Equality and equal opportunities
Update on the principle of equal treatment
In 2008, the European Commission proposed an Equal Treatment Directive that would extend the prohibition of discrimination on the basis of age (as well as other characteristics) to social protection, healthcare, education and the provision of goods and services. Although the European Parliament adopted its position in 2009, the directive is still being considered in Council where the proposal needs unanimous support before it can be approved. During discussions in Council (November 2013), some Member States’ delegations expressed reservations about the need for the proposal, questioning the need to include social protection and education in its scope, and raising doubts about the legal certainty and practical impact of the Directive.
EESC on youth employment
The European Economic and Social Committee (EESC) held a public hearing on the implementation of EU policies for youth employment, as a follow-up to an impact study that the EESC Labour Market Observatory (LMO) is currently conducting on this topic in six Member States (Austria, Croatia, Finland, Greece, Italy and Slovakia).
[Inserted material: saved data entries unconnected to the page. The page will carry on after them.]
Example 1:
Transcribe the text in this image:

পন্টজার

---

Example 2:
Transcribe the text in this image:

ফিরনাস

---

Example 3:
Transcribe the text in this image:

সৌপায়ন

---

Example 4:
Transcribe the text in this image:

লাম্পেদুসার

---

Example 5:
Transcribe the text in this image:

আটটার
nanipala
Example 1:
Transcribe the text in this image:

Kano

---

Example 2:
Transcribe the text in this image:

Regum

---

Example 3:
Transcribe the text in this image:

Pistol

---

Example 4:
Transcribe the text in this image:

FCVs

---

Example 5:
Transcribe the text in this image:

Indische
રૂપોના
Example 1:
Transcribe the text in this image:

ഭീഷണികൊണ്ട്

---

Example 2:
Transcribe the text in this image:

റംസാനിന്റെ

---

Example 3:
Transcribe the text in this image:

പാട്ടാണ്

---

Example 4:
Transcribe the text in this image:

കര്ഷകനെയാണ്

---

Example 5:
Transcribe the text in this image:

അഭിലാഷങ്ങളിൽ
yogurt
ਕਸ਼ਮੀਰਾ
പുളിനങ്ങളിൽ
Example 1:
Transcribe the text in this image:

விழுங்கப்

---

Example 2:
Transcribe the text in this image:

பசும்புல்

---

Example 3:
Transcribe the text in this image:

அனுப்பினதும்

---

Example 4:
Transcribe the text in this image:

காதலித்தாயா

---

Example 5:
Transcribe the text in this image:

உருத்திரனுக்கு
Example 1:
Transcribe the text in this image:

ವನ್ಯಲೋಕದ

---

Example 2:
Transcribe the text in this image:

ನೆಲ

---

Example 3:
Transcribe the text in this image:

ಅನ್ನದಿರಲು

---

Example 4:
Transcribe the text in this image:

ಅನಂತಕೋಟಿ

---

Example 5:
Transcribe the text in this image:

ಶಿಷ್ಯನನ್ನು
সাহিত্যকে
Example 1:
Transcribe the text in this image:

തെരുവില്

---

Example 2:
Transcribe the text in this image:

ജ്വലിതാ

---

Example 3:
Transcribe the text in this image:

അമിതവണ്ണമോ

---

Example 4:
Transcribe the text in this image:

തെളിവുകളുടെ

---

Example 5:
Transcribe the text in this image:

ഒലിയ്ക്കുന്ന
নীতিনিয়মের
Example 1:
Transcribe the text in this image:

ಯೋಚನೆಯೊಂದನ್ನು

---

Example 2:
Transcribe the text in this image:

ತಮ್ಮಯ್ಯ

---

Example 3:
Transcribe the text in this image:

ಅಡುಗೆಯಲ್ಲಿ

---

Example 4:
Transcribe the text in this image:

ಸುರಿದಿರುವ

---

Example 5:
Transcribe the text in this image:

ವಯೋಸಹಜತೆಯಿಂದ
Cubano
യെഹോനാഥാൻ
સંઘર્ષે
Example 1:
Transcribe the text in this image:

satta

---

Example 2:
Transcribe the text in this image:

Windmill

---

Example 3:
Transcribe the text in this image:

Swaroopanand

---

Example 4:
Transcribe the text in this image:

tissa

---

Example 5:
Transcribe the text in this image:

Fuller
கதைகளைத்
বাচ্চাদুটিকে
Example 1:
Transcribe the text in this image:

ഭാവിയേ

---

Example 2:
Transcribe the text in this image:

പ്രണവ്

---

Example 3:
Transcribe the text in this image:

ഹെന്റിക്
All participants agreed that the fight against youth unemployment is today’s most pressing challenge. The discussions addressed factors such as the need for economic growth, creating quality jobs, linking employment policies with industrial policy and support for companies (in particular small and medium-sized enterprises – SMEs) in creating jobs.
What is needed if the Youth Guarantee is to be to successfully implemented is to avoid overlapping measures and focus on a partnership approach that includes assessment of results. However, as all Member States are different, tailor-made approaches are necessary to address national labour market requirements and the needs of the young people in question.
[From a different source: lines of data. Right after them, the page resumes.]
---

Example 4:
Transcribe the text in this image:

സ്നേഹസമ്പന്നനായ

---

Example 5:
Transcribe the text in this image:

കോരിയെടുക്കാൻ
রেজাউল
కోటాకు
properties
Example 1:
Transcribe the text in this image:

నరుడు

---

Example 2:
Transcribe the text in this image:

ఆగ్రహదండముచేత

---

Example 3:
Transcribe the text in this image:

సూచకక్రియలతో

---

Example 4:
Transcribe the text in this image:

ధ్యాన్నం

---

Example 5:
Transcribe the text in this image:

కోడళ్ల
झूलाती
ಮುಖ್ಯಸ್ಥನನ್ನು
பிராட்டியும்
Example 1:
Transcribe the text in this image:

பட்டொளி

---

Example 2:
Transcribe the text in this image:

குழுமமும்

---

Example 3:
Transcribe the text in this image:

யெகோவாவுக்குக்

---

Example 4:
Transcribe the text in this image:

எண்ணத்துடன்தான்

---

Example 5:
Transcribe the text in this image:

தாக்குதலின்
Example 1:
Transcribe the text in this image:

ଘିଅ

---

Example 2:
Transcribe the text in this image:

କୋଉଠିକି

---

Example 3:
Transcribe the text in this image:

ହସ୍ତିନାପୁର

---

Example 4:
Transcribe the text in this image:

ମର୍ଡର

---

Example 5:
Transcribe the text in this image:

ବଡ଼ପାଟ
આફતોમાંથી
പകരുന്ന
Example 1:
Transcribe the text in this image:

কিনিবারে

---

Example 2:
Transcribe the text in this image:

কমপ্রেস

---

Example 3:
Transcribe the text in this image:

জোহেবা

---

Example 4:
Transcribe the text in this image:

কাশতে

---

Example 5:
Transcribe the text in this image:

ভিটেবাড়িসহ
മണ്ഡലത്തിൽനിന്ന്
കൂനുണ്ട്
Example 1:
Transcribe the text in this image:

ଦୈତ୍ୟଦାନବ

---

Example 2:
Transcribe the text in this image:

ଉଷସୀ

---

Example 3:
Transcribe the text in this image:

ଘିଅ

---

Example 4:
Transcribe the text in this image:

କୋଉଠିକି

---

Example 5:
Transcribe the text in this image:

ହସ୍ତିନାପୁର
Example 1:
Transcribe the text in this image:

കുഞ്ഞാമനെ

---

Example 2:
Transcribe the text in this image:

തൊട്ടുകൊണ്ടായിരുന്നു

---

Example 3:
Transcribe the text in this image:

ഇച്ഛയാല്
Public hearing on Youth Employment Initiative
A public hearing organised by the European Parliament Budgets and EMPL committees was held on 1 April 2014 to review progress in establishing and implementing the Youth Employment Initiative (YEI) in the eligible regions.
Michel Servoz (Director General DG EMPL) outlined the EU budgetary contribution, emphasising that implementing the Youth Guarantee requires sustained investment at national level. The EU will top up national spending on these schemes through the YEI and the ESF (European Social Fund).
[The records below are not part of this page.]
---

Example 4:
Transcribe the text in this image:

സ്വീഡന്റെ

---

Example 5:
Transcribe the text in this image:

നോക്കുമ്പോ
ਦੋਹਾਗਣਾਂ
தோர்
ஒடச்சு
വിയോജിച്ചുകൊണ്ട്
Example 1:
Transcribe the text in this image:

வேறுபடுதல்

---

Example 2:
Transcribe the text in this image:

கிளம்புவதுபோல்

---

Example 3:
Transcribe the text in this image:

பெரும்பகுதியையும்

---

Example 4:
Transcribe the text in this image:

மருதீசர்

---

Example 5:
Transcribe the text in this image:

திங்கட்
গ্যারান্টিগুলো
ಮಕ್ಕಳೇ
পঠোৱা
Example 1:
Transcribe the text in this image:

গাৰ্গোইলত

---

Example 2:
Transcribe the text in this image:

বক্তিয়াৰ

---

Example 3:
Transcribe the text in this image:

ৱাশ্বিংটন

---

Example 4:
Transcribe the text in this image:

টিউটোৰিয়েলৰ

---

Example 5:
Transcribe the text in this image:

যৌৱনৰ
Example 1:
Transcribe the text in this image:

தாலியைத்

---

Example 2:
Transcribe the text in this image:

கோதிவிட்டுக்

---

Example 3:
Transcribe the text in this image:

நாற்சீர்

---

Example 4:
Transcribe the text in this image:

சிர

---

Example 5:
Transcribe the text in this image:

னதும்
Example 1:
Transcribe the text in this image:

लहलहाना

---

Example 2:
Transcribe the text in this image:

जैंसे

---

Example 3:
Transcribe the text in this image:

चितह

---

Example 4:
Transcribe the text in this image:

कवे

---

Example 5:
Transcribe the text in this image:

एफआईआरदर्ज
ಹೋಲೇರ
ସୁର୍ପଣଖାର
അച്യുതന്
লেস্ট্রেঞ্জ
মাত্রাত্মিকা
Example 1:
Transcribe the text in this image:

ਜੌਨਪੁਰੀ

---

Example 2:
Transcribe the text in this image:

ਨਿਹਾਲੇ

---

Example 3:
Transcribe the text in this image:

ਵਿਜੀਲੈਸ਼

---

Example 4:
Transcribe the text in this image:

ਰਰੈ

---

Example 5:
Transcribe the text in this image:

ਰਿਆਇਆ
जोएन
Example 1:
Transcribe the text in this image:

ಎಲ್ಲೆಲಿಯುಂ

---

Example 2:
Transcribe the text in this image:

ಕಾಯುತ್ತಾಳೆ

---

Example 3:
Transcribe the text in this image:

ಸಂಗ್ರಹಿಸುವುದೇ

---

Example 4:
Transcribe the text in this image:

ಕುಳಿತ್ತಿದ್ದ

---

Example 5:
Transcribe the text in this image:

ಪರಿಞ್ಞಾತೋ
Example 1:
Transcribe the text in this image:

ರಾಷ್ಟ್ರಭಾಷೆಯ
Member States that suffer from high youth unemployment will benefit from support drawn from a special allocation of €3 billion to fight youth unemployment under the YEI. This money will be used to support young people not in education, employment or training (NEET) in regions where youth unemployment is above 25%. The funds must be matched by at least the same amount drawn from the ESF allocation of the Member States in question, and used to implement their Youth Guarantee programmes.
So far, 22 Member States have presented their implementation plans. Member States should also present their mid-term payment requests regularly. Pre-financing may only be released and funding reimbursed once the operational programmes are adopted. However, the European Investment Bank can provide bridging finance to ensure that the Member States can start implementation while waiting for the operational programmes to be approved.
The EC estimates that €17 billion rather than the original YEI budget of €6 billion will be made available under the YEI framework. This is mainly due to the national co-financing and additional national funding that some Member States such as Croatia and Poland have decided to make available for their schemes.